Conditions were very good. I was there about 2 hours into the ebb tide, little SE wind, water clean and green. And although you can't see it in the pics there was some good swells that chased me to the inside portion of the rocks. It took about 20 minutes and about 30 casts to land the below October bass on a white Snake Fly. Since its been, for others, a one and done thing, I decided to move along and head home. I first wanted to check a spot out back where the bait is usually think and there can sometimes
be some bass, if not always blues of varying size for sure. There's not much room and when I walked in Eric was there and we watched as the bait moved and the occasional fish broke the surface. I tried and tried, as did he, and he didn't start catching 2-4 pound bluefish until he liveliness some peanuts. As we stood there we could hear the roar of the engine of a motorcycle. He was lock step with a car and, either, he was trying to pass, or they were racing.
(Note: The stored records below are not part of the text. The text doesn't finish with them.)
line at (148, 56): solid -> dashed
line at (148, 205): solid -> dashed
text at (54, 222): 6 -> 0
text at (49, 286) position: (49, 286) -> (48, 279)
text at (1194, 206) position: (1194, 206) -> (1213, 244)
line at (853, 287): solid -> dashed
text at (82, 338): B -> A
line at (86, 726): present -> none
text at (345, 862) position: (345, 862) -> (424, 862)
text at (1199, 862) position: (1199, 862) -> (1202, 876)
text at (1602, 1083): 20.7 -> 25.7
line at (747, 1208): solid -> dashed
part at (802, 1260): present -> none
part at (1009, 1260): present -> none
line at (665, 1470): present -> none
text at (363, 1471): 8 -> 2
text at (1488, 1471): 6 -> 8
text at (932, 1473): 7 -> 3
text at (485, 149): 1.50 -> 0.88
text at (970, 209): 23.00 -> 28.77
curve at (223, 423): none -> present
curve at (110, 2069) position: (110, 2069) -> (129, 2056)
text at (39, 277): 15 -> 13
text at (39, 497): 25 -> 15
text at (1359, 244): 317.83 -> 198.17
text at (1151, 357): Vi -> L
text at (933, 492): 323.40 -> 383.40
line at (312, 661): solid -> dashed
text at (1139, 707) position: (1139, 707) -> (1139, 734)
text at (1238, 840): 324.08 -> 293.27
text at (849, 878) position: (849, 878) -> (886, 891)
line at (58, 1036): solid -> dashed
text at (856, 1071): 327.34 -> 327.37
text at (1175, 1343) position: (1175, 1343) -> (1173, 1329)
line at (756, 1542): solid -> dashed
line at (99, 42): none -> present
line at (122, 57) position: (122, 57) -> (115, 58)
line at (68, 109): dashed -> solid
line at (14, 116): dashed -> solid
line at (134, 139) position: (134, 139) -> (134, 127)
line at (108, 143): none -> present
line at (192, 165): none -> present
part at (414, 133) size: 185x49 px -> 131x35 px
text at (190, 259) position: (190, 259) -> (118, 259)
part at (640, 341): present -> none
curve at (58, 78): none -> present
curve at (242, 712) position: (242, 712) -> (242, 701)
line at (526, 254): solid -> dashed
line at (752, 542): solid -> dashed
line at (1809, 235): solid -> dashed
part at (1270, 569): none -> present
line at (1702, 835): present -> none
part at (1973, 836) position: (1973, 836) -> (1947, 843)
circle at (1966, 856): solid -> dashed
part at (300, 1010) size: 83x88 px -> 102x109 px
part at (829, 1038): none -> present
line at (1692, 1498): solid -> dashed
It was one of those things where you hear it, and then you look, and then look back at what you're doing. Well when we looked back at the water we heard the screech, and then the boom, and then the screams.
We're about 500 feet away and Eric starts running. One thing I learned from being a fireman and EMT and nurse, never run. So I'm walking with my stripping basket on, rod in hand, on the phone with 911 requesting an ambulance and paramedics. When I get there there's no one there but the patient, his girlfriend, the other fisherman and two people who stopped. He was down but not done, and after using a pair of scissors to cut off his clothes and asses him, he only had a nasty compound arm fracture which I had to straighten and hold traction to return the pulse to his wrist. 'Its gonna hurt like a bitch so just take it", and he did.
The cops and ambulance were quick and he took a short ride over to Jersey Shore for, I would bet, some surgery on that arm. His helmet showed the damage from the crash, and I couldn't imagine what he would have looked like without it. If this was in Pennsy, a no helmet law state, it could have been ugly.
I went back to fishing and it was more of the same, little blues on bait. Things have started to turn on, albies in the boats and occasionally the beach, bluefish, mostly smaller ones just about everywhere, and the bass seem to be coming to eat breakfast and dinner on the beaches. Maybe fall, although the air and water are still warm, has arrived.